Abstract

Pulmonary fibrosis (PF), which is characterized by enhanced extracellular matrix (ECM) deposition, is an interstitial lung disease that lacks an ideal clinical treatment strategy. It has an extremely poor prognosis, with an average survival of 3-5 years after diagnosis. Our previous studies have shown that the antioxidant peptide DR8 (DHNNPQIR), which is extracted and purified from rapeseed, can alleviate PF and renal fibrosis. However, natural peptides are easily degraded by proteases in vivo, which limits their potency. We have since synthesized a series of DR8 analogs based on amino acid scanning substitution. DR7dA (DHNNPQ (D-alanine) R) is an analog of DR8 in which L-isoleucine (L-Ile) is replaced with D-alanine (D-Ala), and its half-life is better than that of DR8. In the current study, we verified that DR7dA ameliorated TGF-β1-induced fibrogenesis and bleomycin-induced PF. The results indicated that DR7dA reduced the protein and mRNA levels of TGF-β1-target genes in TGF-β1-induced models. Surprisingly, DR7dA blocked fibrosis in a lower concentration range than DR8 in cells. In addition, DR7dA ameliorated tissue pathological changes and ECM accumulation in mice. BLM caused severe oxidative damage, but administration of DR7dA reduced oxidative stress and restored antioxidant defense. Mechanistic studies suggested that DR7dA inhibits ERK, P38 and JNK phosphorylation in vivo and in vitro. All results indicated that DR7dA attenuated PF by inhibiting ECM deposition and oxidative stress via blockade of the MAPK pathway. Hence, compared with its parent peptide, DR7dA has higher druggability and could be a candidate compound for PF treatment in the future.
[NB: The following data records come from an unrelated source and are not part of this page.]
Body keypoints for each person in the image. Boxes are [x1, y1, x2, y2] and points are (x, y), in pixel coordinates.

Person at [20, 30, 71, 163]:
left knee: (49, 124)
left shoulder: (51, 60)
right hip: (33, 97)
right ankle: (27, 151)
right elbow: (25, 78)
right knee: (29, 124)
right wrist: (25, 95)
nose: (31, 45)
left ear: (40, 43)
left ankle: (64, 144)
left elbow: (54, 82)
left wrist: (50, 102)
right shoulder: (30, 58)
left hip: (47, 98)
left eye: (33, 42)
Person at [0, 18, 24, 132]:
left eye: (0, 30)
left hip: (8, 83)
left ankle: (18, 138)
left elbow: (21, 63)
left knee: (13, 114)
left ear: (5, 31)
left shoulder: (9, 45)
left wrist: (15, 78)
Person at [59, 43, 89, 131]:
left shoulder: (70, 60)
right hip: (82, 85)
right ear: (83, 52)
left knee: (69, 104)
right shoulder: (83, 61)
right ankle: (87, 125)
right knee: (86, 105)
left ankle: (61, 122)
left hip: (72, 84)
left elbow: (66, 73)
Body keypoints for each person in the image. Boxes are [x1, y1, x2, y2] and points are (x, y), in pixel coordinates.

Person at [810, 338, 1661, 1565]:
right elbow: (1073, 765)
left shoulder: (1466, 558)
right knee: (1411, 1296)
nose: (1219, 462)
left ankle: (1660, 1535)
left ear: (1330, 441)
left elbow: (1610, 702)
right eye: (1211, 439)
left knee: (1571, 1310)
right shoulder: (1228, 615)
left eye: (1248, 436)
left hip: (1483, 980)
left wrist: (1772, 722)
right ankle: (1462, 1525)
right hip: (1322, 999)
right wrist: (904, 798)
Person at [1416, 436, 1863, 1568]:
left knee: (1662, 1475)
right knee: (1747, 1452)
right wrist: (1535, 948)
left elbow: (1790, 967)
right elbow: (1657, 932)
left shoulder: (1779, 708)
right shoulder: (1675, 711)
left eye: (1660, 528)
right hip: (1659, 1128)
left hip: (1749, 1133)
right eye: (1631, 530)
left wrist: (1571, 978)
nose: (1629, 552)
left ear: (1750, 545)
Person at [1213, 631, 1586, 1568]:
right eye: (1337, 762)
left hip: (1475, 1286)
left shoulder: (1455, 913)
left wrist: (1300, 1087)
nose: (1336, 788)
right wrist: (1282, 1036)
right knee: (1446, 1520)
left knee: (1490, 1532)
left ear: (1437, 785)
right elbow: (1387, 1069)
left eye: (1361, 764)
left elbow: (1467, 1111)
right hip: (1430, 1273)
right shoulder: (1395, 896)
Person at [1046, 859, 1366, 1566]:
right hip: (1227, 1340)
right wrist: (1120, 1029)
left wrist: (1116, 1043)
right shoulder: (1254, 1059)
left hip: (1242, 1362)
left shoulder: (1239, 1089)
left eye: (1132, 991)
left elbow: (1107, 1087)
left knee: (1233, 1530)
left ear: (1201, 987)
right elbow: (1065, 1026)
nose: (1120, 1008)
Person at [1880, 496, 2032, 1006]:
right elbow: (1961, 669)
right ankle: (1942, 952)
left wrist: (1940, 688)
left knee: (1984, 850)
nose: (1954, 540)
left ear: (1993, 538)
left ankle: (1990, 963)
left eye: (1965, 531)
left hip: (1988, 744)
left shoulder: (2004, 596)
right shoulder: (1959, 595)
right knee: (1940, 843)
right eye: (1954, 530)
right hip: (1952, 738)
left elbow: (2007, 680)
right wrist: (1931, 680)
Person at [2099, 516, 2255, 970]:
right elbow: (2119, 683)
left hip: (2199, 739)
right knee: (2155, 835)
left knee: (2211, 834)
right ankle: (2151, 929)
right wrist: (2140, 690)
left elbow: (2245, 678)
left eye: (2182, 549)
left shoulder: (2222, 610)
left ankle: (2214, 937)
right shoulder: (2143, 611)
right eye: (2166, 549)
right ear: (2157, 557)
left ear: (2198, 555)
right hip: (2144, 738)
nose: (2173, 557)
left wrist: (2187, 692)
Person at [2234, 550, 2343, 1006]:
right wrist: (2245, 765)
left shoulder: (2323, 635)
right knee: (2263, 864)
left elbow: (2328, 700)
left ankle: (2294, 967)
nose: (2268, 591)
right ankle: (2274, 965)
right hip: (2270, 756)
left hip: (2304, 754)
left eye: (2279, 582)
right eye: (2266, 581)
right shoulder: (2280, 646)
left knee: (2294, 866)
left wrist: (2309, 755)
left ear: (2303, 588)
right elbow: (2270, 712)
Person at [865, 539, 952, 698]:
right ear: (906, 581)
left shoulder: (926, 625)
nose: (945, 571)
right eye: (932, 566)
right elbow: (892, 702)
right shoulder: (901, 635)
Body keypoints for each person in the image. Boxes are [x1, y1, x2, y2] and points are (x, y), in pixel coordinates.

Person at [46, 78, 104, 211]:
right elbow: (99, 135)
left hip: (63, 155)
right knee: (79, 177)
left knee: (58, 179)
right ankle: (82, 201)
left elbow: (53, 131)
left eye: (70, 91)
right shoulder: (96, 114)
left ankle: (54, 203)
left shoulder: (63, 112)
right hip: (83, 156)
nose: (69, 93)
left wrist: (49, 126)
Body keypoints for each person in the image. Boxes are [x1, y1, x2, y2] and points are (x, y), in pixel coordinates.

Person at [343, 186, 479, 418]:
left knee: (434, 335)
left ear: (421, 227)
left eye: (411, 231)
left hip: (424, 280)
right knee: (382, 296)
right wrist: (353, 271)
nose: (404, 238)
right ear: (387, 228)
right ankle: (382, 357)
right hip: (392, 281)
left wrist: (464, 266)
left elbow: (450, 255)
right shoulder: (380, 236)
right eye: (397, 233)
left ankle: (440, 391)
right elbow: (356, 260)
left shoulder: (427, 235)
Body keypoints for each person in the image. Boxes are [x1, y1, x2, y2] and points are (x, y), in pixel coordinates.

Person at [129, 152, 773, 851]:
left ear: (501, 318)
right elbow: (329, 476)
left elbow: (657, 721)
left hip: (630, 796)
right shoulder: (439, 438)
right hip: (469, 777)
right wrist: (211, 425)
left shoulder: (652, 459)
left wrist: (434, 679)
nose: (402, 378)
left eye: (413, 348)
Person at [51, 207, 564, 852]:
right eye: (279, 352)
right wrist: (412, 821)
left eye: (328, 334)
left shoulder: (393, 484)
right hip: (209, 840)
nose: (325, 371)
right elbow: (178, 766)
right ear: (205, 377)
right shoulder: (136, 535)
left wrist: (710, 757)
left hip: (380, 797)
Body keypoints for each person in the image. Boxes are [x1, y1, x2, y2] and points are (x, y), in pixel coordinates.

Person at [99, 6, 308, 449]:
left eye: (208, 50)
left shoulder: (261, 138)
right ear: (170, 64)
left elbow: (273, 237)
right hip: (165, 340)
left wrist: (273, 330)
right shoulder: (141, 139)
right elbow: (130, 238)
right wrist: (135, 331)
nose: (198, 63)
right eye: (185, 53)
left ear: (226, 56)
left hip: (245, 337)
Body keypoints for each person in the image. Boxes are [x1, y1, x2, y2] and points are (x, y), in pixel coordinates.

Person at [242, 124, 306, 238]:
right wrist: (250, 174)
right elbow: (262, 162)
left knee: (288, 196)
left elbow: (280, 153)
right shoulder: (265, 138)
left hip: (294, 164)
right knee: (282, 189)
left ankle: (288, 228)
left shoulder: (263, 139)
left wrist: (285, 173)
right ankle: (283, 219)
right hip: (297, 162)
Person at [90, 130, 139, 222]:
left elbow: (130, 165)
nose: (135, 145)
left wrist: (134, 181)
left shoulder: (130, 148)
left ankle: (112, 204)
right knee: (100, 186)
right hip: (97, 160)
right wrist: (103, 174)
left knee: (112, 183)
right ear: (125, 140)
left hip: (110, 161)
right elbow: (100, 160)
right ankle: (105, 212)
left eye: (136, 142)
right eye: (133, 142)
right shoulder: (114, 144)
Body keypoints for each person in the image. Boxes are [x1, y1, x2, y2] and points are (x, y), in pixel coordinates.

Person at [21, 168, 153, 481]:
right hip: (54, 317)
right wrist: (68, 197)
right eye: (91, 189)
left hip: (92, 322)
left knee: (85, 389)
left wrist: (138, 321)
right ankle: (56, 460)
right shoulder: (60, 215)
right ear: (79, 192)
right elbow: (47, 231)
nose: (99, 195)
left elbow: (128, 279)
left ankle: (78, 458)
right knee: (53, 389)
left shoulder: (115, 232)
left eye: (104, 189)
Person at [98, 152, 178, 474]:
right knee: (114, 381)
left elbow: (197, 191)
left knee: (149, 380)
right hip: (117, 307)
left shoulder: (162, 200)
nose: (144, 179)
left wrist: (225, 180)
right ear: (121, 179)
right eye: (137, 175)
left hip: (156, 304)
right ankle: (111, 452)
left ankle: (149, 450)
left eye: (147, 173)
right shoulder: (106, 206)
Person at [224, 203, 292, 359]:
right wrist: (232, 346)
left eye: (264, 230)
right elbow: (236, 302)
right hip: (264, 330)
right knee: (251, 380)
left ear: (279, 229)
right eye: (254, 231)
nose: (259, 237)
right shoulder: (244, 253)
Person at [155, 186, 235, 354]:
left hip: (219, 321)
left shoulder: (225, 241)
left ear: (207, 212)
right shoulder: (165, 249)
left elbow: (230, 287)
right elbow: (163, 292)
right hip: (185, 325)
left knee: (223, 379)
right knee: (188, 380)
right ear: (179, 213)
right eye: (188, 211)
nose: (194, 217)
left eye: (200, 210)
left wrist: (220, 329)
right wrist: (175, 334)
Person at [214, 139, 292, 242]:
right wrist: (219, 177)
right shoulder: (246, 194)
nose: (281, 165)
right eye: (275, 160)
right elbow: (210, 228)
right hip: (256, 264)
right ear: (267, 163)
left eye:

Significance Statement In order to improve druggability of DR8, we investigated the structure-activity relationship of it and replaced the L-Ile with D-Ala. We found that the stability and antifibrotic activity of DR7dA were significantly improved than DR8, as well as DR7dA significantly attenuated TGF-β1-induced fibrogenesis and ameliorated BLM-induced fibrosis by inhibiting ECM deposition and oxidative stress via blockade of the MAPK pathway, suggesting DR7dA may be a promising candidate compound for the treatment of PF.